Directions for this task: Count how many of the lines below contain the string "construction", and reply with that number alone.

Records for the task Block Start

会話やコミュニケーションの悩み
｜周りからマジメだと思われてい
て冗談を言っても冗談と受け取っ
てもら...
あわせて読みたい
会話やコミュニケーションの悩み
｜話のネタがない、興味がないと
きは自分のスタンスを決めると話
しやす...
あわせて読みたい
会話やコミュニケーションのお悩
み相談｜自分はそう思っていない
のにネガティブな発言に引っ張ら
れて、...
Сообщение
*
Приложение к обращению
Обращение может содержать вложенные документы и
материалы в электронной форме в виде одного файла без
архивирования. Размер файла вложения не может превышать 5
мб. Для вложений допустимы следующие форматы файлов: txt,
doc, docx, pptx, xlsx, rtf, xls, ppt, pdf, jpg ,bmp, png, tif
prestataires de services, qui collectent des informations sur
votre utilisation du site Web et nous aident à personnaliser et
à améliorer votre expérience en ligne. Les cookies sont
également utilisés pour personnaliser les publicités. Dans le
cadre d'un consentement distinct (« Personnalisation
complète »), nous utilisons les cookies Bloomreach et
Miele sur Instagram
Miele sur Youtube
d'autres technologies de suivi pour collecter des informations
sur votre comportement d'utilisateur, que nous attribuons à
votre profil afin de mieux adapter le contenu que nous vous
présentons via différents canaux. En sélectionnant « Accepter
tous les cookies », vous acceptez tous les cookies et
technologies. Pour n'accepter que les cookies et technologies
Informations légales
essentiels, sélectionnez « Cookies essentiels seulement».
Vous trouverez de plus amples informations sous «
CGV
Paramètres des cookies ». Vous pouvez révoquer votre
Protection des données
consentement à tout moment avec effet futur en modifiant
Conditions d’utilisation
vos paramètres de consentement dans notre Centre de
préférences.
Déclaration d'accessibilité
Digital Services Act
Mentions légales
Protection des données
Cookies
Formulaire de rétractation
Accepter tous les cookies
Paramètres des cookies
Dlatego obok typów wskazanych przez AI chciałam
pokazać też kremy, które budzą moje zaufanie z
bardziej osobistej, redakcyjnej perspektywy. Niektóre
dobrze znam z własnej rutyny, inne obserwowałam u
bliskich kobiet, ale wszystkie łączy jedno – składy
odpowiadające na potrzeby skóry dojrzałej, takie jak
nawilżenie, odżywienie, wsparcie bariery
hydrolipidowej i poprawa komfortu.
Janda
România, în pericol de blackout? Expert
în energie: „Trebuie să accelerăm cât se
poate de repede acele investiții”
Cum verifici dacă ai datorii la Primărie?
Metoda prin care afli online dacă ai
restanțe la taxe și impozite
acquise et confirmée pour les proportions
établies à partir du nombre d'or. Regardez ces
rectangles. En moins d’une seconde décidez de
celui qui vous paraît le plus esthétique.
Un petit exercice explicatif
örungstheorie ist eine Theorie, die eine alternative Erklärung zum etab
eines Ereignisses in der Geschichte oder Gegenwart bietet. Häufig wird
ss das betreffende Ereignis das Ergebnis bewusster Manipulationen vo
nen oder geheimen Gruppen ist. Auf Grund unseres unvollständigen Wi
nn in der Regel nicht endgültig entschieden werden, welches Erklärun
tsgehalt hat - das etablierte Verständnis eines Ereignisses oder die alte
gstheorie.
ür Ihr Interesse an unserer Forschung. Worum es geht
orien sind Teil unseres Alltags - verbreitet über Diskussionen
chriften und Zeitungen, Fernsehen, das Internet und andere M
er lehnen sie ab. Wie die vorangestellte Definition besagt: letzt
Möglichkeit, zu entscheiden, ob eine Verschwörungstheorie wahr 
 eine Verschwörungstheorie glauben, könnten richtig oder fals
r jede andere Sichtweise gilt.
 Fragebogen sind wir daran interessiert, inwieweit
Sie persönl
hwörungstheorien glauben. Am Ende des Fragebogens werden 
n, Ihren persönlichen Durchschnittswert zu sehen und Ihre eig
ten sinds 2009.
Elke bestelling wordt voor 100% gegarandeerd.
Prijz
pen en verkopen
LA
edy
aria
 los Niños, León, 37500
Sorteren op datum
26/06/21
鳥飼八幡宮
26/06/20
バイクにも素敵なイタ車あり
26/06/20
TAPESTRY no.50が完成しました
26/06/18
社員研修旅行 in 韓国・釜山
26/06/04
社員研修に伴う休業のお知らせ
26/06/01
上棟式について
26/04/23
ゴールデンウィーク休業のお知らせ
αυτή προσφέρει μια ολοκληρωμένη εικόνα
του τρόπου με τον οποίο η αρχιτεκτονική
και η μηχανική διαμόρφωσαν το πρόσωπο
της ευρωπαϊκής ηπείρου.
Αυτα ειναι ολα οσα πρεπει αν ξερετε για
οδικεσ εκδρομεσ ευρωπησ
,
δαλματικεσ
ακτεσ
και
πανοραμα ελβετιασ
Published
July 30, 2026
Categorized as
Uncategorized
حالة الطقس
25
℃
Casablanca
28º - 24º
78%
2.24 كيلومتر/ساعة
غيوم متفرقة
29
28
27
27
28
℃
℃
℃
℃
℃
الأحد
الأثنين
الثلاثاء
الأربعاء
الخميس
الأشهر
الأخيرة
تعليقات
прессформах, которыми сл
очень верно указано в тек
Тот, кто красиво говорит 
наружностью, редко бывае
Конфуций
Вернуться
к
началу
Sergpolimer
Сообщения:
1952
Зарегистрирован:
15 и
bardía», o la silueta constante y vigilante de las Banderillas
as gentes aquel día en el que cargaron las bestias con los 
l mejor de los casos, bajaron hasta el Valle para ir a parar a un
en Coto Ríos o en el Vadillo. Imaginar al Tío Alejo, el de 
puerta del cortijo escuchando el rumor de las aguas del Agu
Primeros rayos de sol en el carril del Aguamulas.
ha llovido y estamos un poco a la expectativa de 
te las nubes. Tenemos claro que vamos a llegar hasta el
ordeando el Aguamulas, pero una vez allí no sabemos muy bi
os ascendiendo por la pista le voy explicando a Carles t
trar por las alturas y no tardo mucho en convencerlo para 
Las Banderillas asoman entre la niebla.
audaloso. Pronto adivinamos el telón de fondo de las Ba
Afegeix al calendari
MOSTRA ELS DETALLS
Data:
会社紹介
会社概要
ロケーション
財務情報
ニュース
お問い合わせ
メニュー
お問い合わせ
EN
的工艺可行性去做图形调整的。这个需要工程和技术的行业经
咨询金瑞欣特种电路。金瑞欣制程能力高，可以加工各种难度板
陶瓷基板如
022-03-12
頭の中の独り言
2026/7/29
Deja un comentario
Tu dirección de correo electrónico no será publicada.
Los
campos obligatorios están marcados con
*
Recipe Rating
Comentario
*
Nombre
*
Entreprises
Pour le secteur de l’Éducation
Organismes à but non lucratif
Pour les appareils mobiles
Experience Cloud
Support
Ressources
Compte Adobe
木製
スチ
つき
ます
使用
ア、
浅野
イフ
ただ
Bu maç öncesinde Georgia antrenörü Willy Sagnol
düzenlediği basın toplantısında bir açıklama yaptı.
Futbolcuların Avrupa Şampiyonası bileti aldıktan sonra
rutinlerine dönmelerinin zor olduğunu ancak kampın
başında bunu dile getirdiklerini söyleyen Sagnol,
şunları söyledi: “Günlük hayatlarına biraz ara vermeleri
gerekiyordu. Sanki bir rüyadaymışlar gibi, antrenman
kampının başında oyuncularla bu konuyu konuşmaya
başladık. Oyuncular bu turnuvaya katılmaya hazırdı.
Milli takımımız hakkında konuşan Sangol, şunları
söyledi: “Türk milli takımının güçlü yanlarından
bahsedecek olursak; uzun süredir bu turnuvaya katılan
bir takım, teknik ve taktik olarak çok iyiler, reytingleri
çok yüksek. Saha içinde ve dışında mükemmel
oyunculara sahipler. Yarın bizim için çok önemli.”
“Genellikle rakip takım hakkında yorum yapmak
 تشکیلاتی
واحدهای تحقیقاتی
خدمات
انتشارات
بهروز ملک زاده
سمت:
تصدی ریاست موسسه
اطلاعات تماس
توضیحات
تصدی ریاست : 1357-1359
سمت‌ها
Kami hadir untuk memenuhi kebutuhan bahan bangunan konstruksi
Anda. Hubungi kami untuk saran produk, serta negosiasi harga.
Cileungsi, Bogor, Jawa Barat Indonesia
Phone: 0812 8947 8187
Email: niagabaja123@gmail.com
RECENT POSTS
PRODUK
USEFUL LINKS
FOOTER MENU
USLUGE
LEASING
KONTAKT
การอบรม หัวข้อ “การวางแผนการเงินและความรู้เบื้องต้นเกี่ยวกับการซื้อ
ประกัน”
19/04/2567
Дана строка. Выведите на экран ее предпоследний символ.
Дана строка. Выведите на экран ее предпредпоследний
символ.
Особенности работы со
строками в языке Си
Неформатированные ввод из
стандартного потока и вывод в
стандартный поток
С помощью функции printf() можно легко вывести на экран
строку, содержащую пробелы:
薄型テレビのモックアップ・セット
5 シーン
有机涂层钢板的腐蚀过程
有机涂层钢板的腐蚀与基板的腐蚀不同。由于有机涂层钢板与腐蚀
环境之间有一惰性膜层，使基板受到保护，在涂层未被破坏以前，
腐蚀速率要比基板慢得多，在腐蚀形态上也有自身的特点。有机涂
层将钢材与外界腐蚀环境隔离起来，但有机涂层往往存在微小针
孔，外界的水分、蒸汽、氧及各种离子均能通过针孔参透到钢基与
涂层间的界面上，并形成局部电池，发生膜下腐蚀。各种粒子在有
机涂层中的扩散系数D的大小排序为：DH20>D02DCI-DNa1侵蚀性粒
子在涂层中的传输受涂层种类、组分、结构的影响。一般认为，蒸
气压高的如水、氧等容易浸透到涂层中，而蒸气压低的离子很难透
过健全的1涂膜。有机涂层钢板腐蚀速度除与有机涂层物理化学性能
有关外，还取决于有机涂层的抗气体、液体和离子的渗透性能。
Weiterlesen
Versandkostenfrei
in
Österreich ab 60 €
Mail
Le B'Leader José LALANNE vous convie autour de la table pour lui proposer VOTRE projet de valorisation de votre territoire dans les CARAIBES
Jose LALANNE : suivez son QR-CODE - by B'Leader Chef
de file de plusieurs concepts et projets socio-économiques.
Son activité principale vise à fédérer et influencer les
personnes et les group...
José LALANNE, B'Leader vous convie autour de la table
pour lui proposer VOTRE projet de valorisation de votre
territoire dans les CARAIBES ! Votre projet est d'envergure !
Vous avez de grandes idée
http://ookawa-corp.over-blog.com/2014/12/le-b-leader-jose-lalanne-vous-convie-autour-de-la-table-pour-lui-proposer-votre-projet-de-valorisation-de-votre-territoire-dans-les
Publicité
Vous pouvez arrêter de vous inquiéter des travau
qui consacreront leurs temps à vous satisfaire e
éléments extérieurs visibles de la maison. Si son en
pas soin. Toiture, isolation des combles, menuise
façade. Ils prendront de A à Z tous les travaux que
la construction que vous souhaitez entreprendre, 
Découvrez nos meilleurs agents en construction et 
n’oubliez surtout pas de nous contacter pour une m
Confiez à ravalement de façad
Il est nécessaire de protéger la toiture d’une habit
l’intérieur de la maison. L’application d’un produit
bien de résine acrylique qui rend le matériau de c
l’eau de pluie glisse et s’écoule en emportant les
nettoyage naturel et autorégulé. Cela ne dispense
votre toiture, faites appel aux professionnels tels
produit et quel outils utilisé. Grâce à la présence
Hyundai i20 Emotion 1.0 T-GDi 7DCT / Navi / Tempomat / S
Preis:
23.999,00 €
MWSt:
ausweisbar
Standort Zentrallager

Records for the task Block End

Expected answer: 2